Jan 4, 2019
Ivo Abraham, PhD, RN, is a professor of Pharmacy and Medicine at the University of Arizona (Tucson, AZ); he is also affiliated with the Center for Health Outcomes & PharmacoEconomic Research and the Arizona Cancer Center. He is a member of the Big Data Working Group.
The promises of Big Data are intuitively appealing: (virtually) unlimited data that will enable us to answer (virtually) any questions that we may have. Unfortunately, by and of themselves, Big Data are rather useless. They require Deep Analytics: inquiring people equipped with engines of analysis to explore, discover, and invent.
What should these inquiring people focus on? In The Emperor of
All Maladies, Siddhartha Mukherjee identifies three new directions
for cancer medicine: therapeutics, prevention, and explaining the
(genetic) behavior of cancer. With Big Data, we can cover these
three fronts simultaneously: molecules to models of care; patients
to populations; and empirics to evidence.
What are the engines of analysis in Deep Analytics? Conventional
biostatistics will continue to be useful but only to generate more of
the same: more description, though with greater precision; more
comparisons between groups, just more and larger groups; more
Kaplan-Meier curves, but still dipping down against time; and more regressions predicting one variable from other variables, but with greater accuracy. We need to bridge over to disciplines outside healthcare and integrate their analytical methods.
To give some examples, complexity reduction analytics help us
find embedded structures, patterns, and trends in patients, diseases, treatments, and outcomes—in time and over time. Signals of interest may be crowded over by other signals; discrimination analytics assist us in distinguishing between signals and extracting the signals of interest. Aggregation methods help us find patients, symptoms,
diseases, treatments, and outcomes that are similar and dissimilar, and cluster together or differentiate themselves. We may be able to identify profiles of patients at risk of poor treatment outcomes, or most likely to benefit from a given treatment. We can shift from identifying patient risk factors to anticipating, identifying, and managing patients at risk. We can detect patterns of variables and processes that explain why some patients respond to treatments, why others do not, and why most do to some extent.

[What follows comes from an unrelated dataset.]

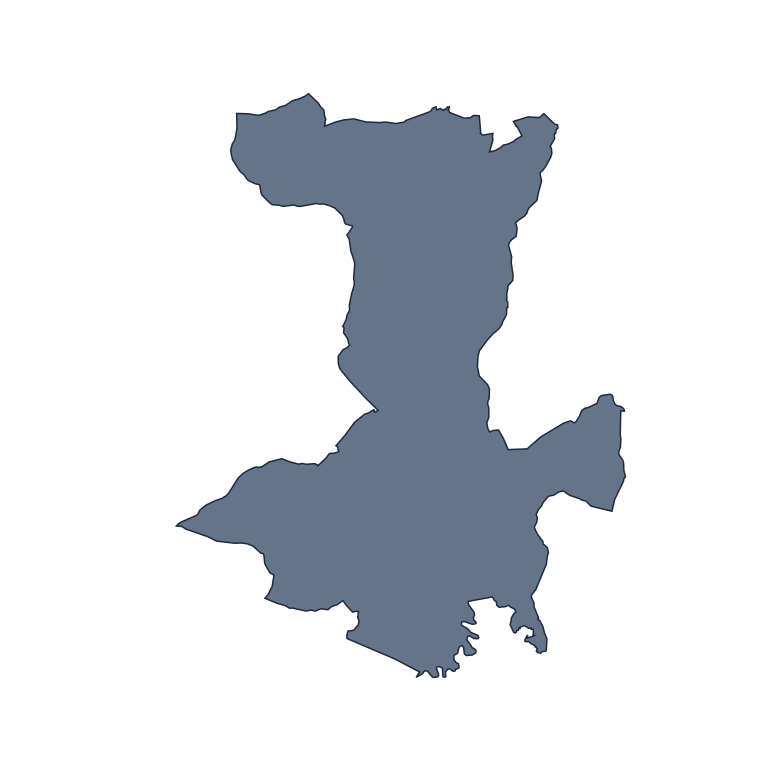 Cetatea De Balta, Alba, Romania (Natural Earth projection), rotated 169°
{"feature_id": "2599482B28912008723964", "entity_name": "Cetatea De Balta", "entity_type": "district", "adm_level": 2, "iso_a3": "ROU", "parent_name": "Romania", "parent_adm1": "Alba", "projection": "natural_earth1", "projection_center": [24.195, 46.219], "detail": "fine", "context": "isolated", "style": "filled", "palette": "slate", "viewbox_px": 768, "rotation_deg": 169, "n_neighbors": 0, "source": "geoboundaries", "source_scale": "gbopen_adm2", "svg_char_len": 6127}
<svg xmlns="http://www.w3.org/2000/svg" viewBox="0 0 768 768"><g transform="rotate(169 384 384)"><path d="M477.0,677.7L479.5,663.1L483.8,652.0L487.0,648.8L489.7,643.3L490.1,638.7L489.8,633.0L484.8,620.3L481.3,615.7L479.3,611.0L477.8,609.2L472.3,605.2L468.1,603.3L468.2,595.1L467.8,592.8L463.6,586.4L460.3,582.1L458.9,581.1L452.8,579.5L449.2,577.7L438.1,576.8L435.1,575.0L432.1,574.3L416.0,574.1L412.8,572.8L409.0,572.3L403.0,569.2L398.6,566.0L392.9,557.7L392.0,554.2L391.9,549.9L391.0,548.3L384.8,545.1L385.1,543.9L392.0,537.2L390.5,532.4L391.2,521.0L389.7,509.6L389.9,507.1L393.7,493.4L393.7,490.3L394.5,486.5L398.7,478.4L402.9,468.3L403.8,462.8L407.0,458.9L408.8,454.6L413.6,448.2L412.8,447.8L412.6,446.5L413.9,442.0L411.5,436.4L410.8,433.3L411.1,431.5L410.3,428.8L413.2,426.8L417.8,425.4L423.7,419.9L424.9,412.7L424.4,407.4L417.2,393.7L404.6,373.6L394.8,359.3L398.0,358.1L398.9,358.7L398.6,360.4L399.4,360.6L404.7,358.5L408.8,358.1L420.2,352.0L432.5,340.7L443.0,332.5L441.5,331.0L441.6,328.7L441.0,327.7L442.1,325.9L446.6,325.6L449.8,326.2L451.4,325.7L455.1,322.3L464.5,316.4L465.2,317.7L467.5,319.1L475.5,320.0L479.2,321.5L483.3,321.7L491.0,325.4L498.6,330.2L511.9,329.4L518.7,326.4L521.2,325.9L526.5,326.9L532.7,325.6L539.0,323.3L544.9,319.7L557.1,306.8L560.4,304.3L564.8,302.7L572.6,301.5L581.2,299.3L589.0,295.3L591.3,291.9L592.9,290.9L608.2,287.5L612.6,286.0L614.9,284.2L609.6,282.7L606.1,279.3L586.2,267.8L578.4,261.8L561.4,256.3L553.9,255.0L548.5,253.1L543.5,249.9L537.2,241.5L534.9,240.4L534.5,239.2L535.3,231.2L534.8,228.4L532.0,220.4L528.7,217.5L528.7,216.7L532.7,205.9L534.4,204.3L537.4,199.9L541.8,196.4L530.4,188.9L522.9,185.1L519.6,182.0L516.7,181.6L504.1,176.1L498.4,175.9L494.9,174.2L488.8,175.4L482.1,173.1L477.9,175.5L471.4,176.5L466.2,179.0L465.5,178.8L463.2,173.9L458.4,166.1L454.7,166.2L452.5,165.4L454.3,160.1L453.8,156.1L455.4,151.9L457.1,151.2L459.8,148.6L461.8,148.0L466.4,148.5L468.3,144.8L468.9,141.2L426.1,112.2L404.1,94.6L408.4,89.9L401.1,92.4L400.0,93.9L398.4,94.6L397.4,94.4L396.1,93.7L392.7,87.5L391.7,86.6L387.2,86.2L386.1,87.1L385.8,88.9L386.8,94.9L386.1,96.1L384.6,96.4L381.6,94.7L380.9,93.6L382.0,86.3L381.7,85.2L380.8,84.6L379.1,85.0L378.7,89.6L375.9,91.8L373.9,91.9L371.1,88.9L369.1,88.7L368.2,90.1L364.7,90.9L364.3,91.7L364.3,95.2L366.8,97.2L367.6,99.5L367.9,101.0L367.2,103.6L366.7,104.4L363.1,105.6L360.6,111.3L358.2,112.4L357.2,112.2L356.6,111.2L356.2,109.9L356.6,103.6L355.0,101.8L349.0,101.1L345.5,102.4L344.6,104.4L345.0,106.0L348.2,109.0L348.6,111.1L351.5,116.8L351.3,117.9L350.1,120.1L348.0,120.5L344.2,117.0L340.4,116.0L339.3,117.0L339.7,119.3L346.3,123.7L348.6,128.0L353.0,131.5L353.9,132.7L353.9,133.9L353.0,135.6L350.9,135.7L343.2,131.3L340.3,131.1L339.1,131.8L339.3,133.0L340.8,135.2L341.1,137.2L339.1,140.0L339.2,142.9L342.8,150.8L343.2,153.1L342.9,154.4L337.7,154.5L318.2,154.3L317.0,150.5L315.7,149.8L315.3,146.6L315.7,145.6L313.7,142.9L307.6,142.3L303.8,142.9L303.3,142.7L302.7,141.2L298.8,138.1L298.0,135.1L300.5,133.7L303.9,129.7L304.0,128.4L306.1,123.8L304.1,115.5L302.6,114.4L301.4,115.2L300.9,116.7L299.2,116.5L298.5,118.0L297.0,118.0L296.9,118.7L297.4,119.2L292.1,120.0L288.7,116.6L287.3,116.5L286.4,115.4L285.9,115.9L285.6,114.9L284.4,114.7L284.6,112.2L285.6,109.0L283.5,108.3L291.5,107.3L291.0,109.3L291.5,109.8L294.6,105.7L294.7,104.5L293.6,103.8L291.2,103.7L289.3,101.0L285.9,98.6L285.9,97.1L285.0,96.8L284.0,93.7L285.1,93.4L285.4,92.4L284.1,90.9L282.3,90.4L281.6,89.7L280.1,91.0L276.3,90.9L275.5,91.8L272.7,102.7L274.0,109.5L274.3,115.3L276.1,121.9L278.1,123.8L276.9,124.8L279.2,136.6L278.6,140.8L280.0,146.4L279.4,148.8L274.3,153.1L259.0,176.1L256.5,183.9L254.7,187.3L254.9,192.2L258.4,196.8L258.0,198.9L262.3,208.0L263.7,214.0L263.4,215.5L260.6,218.9L259.5,221.7L259.0,223.4L259.5,226.6L259.3,227.3L255.7,231.9L252.7,234.1L250.4,237.3L244.8,241.9L243.1,242.5L238.7,242.5L232.7,244.7L228.2,244.7L223.0,239.3L213.6,233.9L211.7,232.1L208.1,230.7L204.2,224.6L184.5,215.6L179.6,226.6L167.7,242.6L166.4,245.5L164.6,246.8L165.0,253.7L163.9,260.6L164.2,264.1L166.4,268.6L166.9,271.1L165.8,274.0L163.9,277.0L161.9,285.0L161.8,289.1L156.7,312.4L153.2,311.5L153.1,312.8L154.3,315.3L156.6,317.2L158.9,317.9L160.9,319.7L162.1,324.4L161.7,327.5L162.3,329.5L163.9,330.8L172.5,331.2L175.1,330.0L178.8,324.3L188.8,321.8L191.0,322.0L194.3,320.6L195.9,319.1L198.1,315.3L202.8,310.3L204.8,309.6L207.8,312.3L215.7,311.1L240.5,302.0L255.9,293.0L274.6,295.9L277.2,307.8L280.4,317.0L285.6,317.5L289.4,316.8L290.5,320.1L290.6,322.8L290.4,326.5L287.6,331.1L286.3,336.8L285.7,341.0L286.1,344.4L285.1,347.7L283.6,349.5L281.4,359.2L282.5,363.7L288.9,373.6L289.0,383.2L286.5,393.1L284.1,398.3L274.5,407.2L267.9,412.2L260.4,416.4L256.9,420.0L255.8,422.2L250.6,428.7L248.9,435.3L247.8,435.6L246.9,441.4L247.7,442.2L247.8,443.1L247.1,444.1L246.3,449.3L244.2,454.1L243.8,456.5L237.8,461.1L236.5,466.2L236.0,478.8L234.4,484.8L235.3,495.9L234.1,498.8L231.3,501.2L226.0,503.9L223.8,510.7L223.6,514.2L224.2,516.9L221.1,519.0L213.7,522.2L211.1,524.5L210.4,526.2L207.8,529.4L198.9,535.0L196.4,541.3L190.6,553.1L190.7,561.3L186.9,563.8L183.5,567.0L177.2,574.6L175.2,578.4L174.7,583.5L175.6,585.3L169.7,592.4L169.4,595.5L168.6,597.4L167.7,597.2L166.6,600.4L164.3,602.1L164.2,605.4L166.9,606.5L175.5,618.9L180.6,615.9L191.6,618.7L206.8,617.1L205.0,611.5L204.3,611.5L201.2,601.3L208.1,598.9L210.3,597.4L216.3,595.9L221.6,595.7L224.0,594.0L230.2,591.9L236.1,591.7L230.5,602.8L230.4,606.1L229.3,609.2L239.9,609.4L240.7,611.3L241.6,611.6L241.0,613.2L239.3,629.1L244.8,630.5L248.7,628.9L254.7,629.7L267.9,638.1L268.1,639.8L268.9,640.6L267.1,642.4L267.2,643.7L269.0,643.8L271.1,641.9L272.1,642.2L273.6,641.3L276.1,643.7L279.8,643.0L280.1,646.2L283.9,645.4L285.8,643.1L287.3,642.5L311.9,638.6L314.6,637.2L322.6,637.4L332.2,640.8L337.8,641.4L351.5,644.6L363.0,650.0L372.6,650.9L380.8,650.5L393.1,648.3L392.0,650.9L392.0,652.8L390.7,654.8L391.2,658.9L390.8,664.4L393.4,668.4L394.9,672.3L402.7,683.4L406.6,681.6L413.0,680.1L419.7,679.6L427.4,676.3L434.1,675.7L438.1,673.8L445.7,673.6L448.4,672.6L454.4,671.7L457.1,672.0L465.4,675.1L477.0,677.7Z" fill="#64748b" stroke="#1e293b" stroke-width="1.5"/></g></svg>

In this, we should use analytics that let data talk for themselves;
rather than have them say what we want them to say. We can test
“causal” models that help us understand the interplay of various
factors in treatment outcomes. We should let data sketch out patterns of cause and consequence, of predisposition and exception, of treatment and outcomes. We may let data draw themselves out into flow charts that help us understand what happens as patients are treated; or in decision trees that assist us in deciding which patients would benefit most from an array of treatment options. To better plan treatment, we can develop complex and targeted simulations of treatments and treatment outcomes based on patient and disease characteristics. Lastly, we should combine “old” engines with the more recent generation of artificially intelligent engines. As much of Big Data is unstructured, natural language processing engines can extract data out of text or speech. Machine-learning engines work from data presented to them to construct prediction and decision models and algorithms.